=== WORK REQUEST ===
Please output the whole passage below on EREVs and hybrid car markets, word for word.

──────── SOURCE DOCUMENT

Nissan has their e-power drivetrain, but it’s strangely stunted: it doesn’t allow direct electrical charging (although I assume that’s not difficult to add, and that they will eventually add it). It’s available in the UK and Australia, but not in the US.
Hybrid sales have been accelerating in the US recently, as BEV sales have flattened – when EREV technology gives hybrids a material leap in specifications with very few compromises, I expect them to dominate the US market, and indeed any market where high speed charging networks are sub-scale. For developed city-states like Singapore and Hong Kong, where the concept of road trips is non-existent, range anxiety is a low priority, and EREVs lose their attractiveness.
In the West, I think the first move will be to introduce EREVs for luxury cars with relatively high price points, but eventually EREV technology will penetrate deeply into the primary hybrid market where price, fuel efficiency, and basic functionality are the determining factors. I expect ICE-drive PHEVs to disappear, because EREV specs are far superior for dual power functionality.
According to the IEA, 95% of the 14 million BEVs sold in 2023 were in the US, Europe, and China; this implies the paltry figure of 0.7 million BEVs for the entire rest of the world. Although this number has certainly increased since 2023, sales are likely to be concentrated in developed Asia (Japan, Australia, Korea, Taiwan, Hong Kong, Singapore). The issue with the rest of the (emerging) world is that there is naturally strong resistance to invest in a country-wide charging network – so for vast countries like India, Brazil, Argentina, et al, the path to EREV adoption is far more appealing than BEVs.

────────────────
──────── SUPPLIED MATERIAL

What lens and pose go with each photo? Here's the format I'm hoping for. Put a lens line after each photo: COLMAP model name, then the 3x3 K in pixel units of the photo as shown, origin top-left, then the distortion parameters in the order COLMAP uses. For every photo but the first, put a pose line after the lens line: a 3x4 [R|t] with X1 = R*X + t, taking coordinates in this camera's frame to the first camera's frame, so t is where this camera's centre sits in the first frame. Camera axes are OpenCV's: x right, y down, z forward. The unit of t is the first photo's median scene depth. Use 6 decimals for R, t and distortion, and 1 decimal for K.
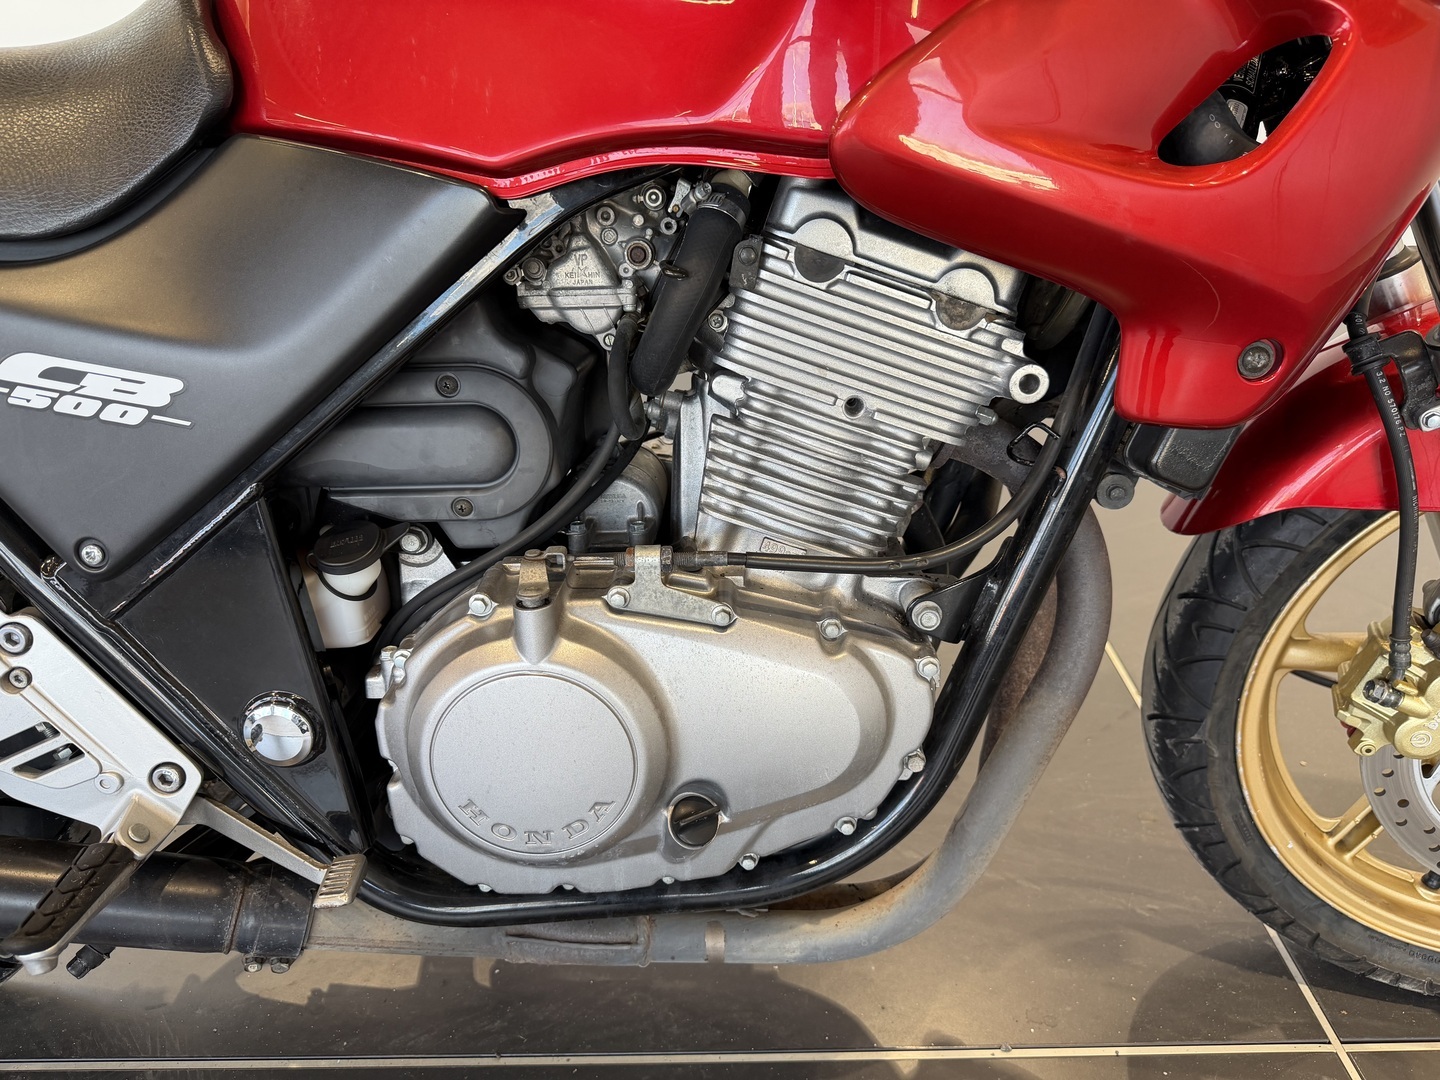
lens RADIAL K [[1017.1, 0, 720.0], [0, 1017.1, 540.0], [0, 0, 1]] dist [0.022775, -0.040921]
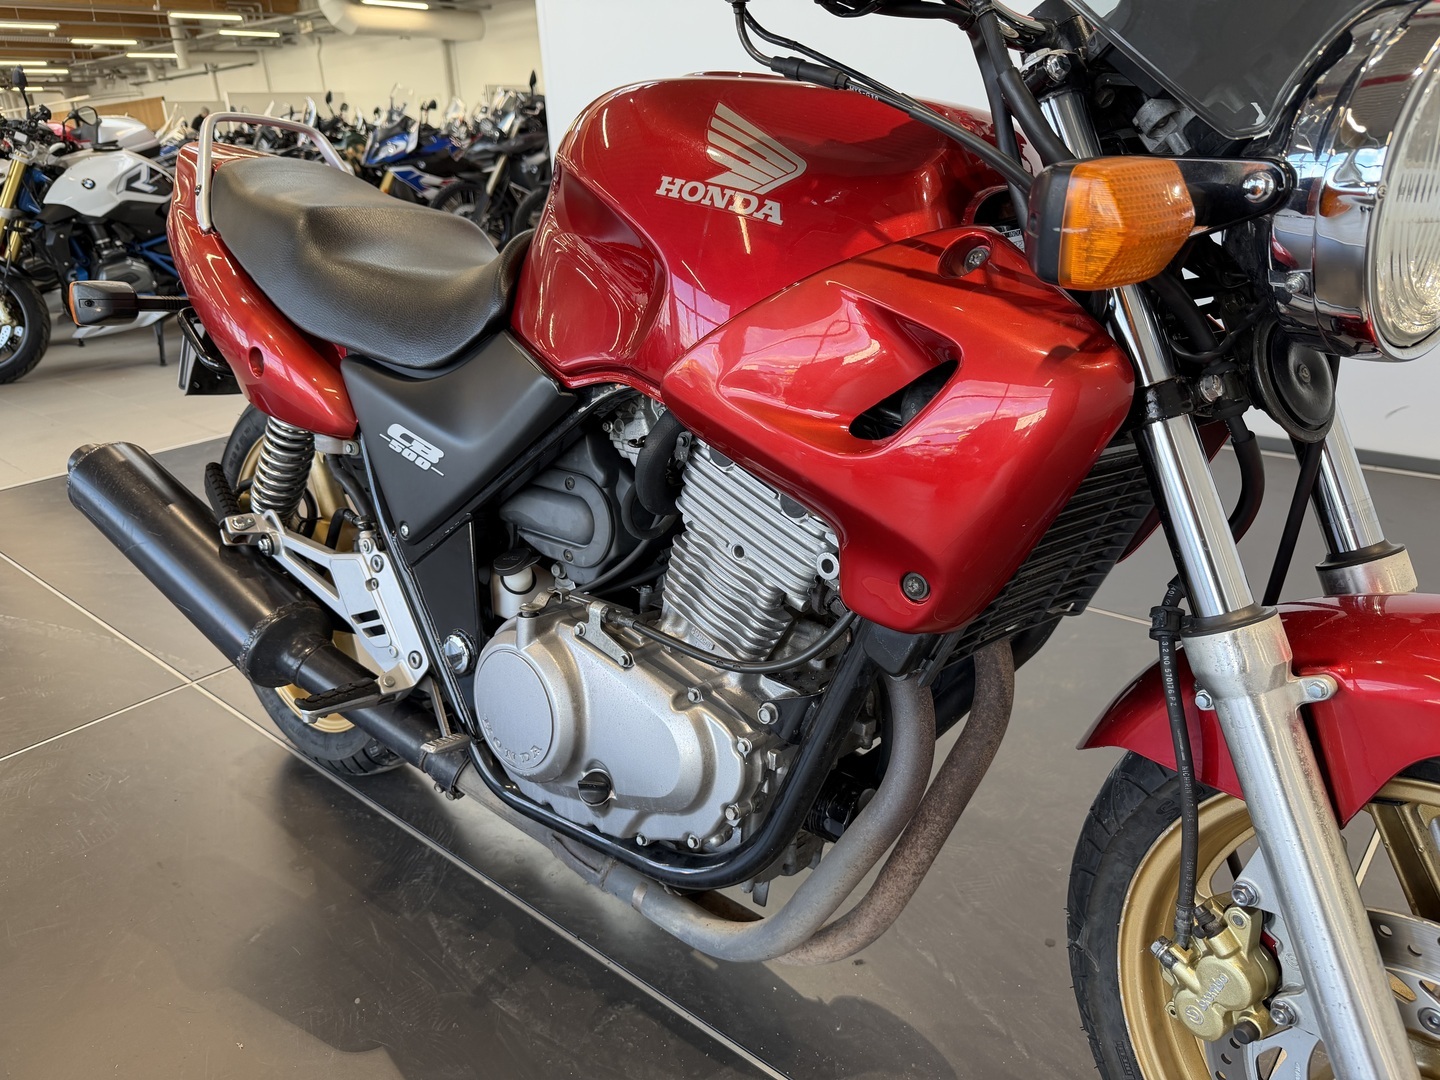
lens RADIAL K [[1017.1, 0, 720.0], [0, 1017.1, 540.0], [0, 0, 1]] dist [0.022775, -0.040921]
pose [[0.763513, 0.233466, -0.602114, 0.948450], [-0.283233, 0.958967, 0.012679, -0.152899], [0.580368, 0.160858, 0.798309, -0.172785]]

────────────────

=== SOLUTION FOR THIS PROBLEM ===
Nissan has their e-power drivetrain, but it’s strangely stunted: it doesn’t allow direct electrical charging (although I assume that’s not difficult to add, and that they will eventually add it). It’s available in the UK and Australia, but not in the US.
Hybrid sales have been accelerating in the US recently, as BEV sales have flattened – when EREV technology gives hybrids a material leap in specifications with very few compromises, I expect them to dominate the US market, and indeed any market where high speed charging networks are sub-scale. For developed city-states like Singapore and Hong Kong, where the concept of road trips is non-existent, range anxiety is a low priority, and EREVs lose their attractiveness.
In the West, I think the first move will be to introduce EREVs for luxury cars with relatively high price points, but eventually EREV technology will penetrate deeply into the primary hybrid market where price, fuel efficiency, and basic functionality are the determining factors. I expect ICE-drive PHEVs to disappear, because EREV specs are far superior for dual power functionality.
According to the IEA, 95% of the 14 million BEVs sold in 2023 were in the US, Europe, and China; this implies the paltry figure of 0.7 million BEVs for the entire rest of the world. Although this number has certainly increased since 2023, sales are likely to be concentrated in developed Asia (Japan, Australia, Korea, Taiwan, Hong Kong, Singapore). The issue with the rest of the (emerging) world is that there is naturally strong resistance to invest in a country-wide charging network – so for vast countries like India, Brazil, Argentina, et al, the path to EREV adoption is far more appealing than BEVs.